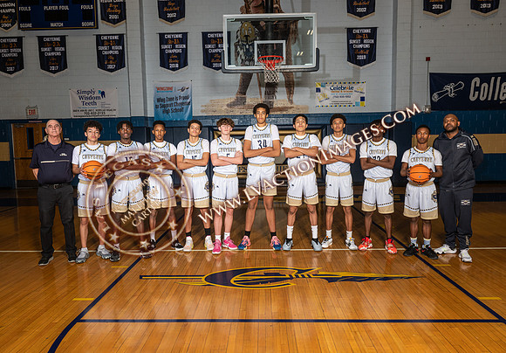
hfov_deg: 65.8
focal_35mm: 27
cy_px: 177
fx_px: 391
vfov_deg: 48.5
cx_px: 247
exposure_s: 1/125
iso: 125
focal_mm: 26
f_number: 7.1
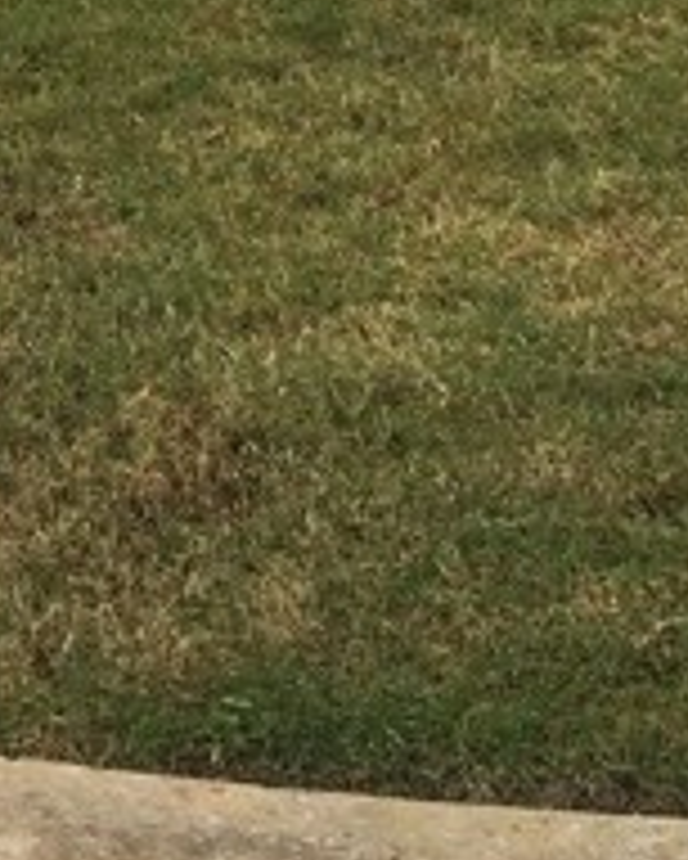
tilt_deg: -3.3
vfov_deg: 14.8
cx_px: -58
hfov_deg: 13.3
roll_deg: +1.5
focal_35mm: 114
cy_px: -675
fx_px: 2899
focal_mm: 4.15
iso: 25
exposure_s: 1/450
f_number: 2.2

============================================================

### Exercise aim
The expected output is each entry given again word for word, with pictures dropped.

### Written answer
hfov_deg: 65.8
focal_35mm: 27
cy_px: 177
fx_px: 391
vfov_deg: 48.5
cx_px: 247
exposure_s: 1/125
iso: 125
focal_mm: 26
f_number: 7.1
tilt_deg: -3.3
vfov_deg: 14.8
cx_px: -58
hfov_deg: 13.3
roll_deg: +1.5
focal_35mm: 114
cy_px: -675
fx_px: 2899
focal_mm: 4.15
iso: 25
exposure_s: 1/450
f_number: 2.2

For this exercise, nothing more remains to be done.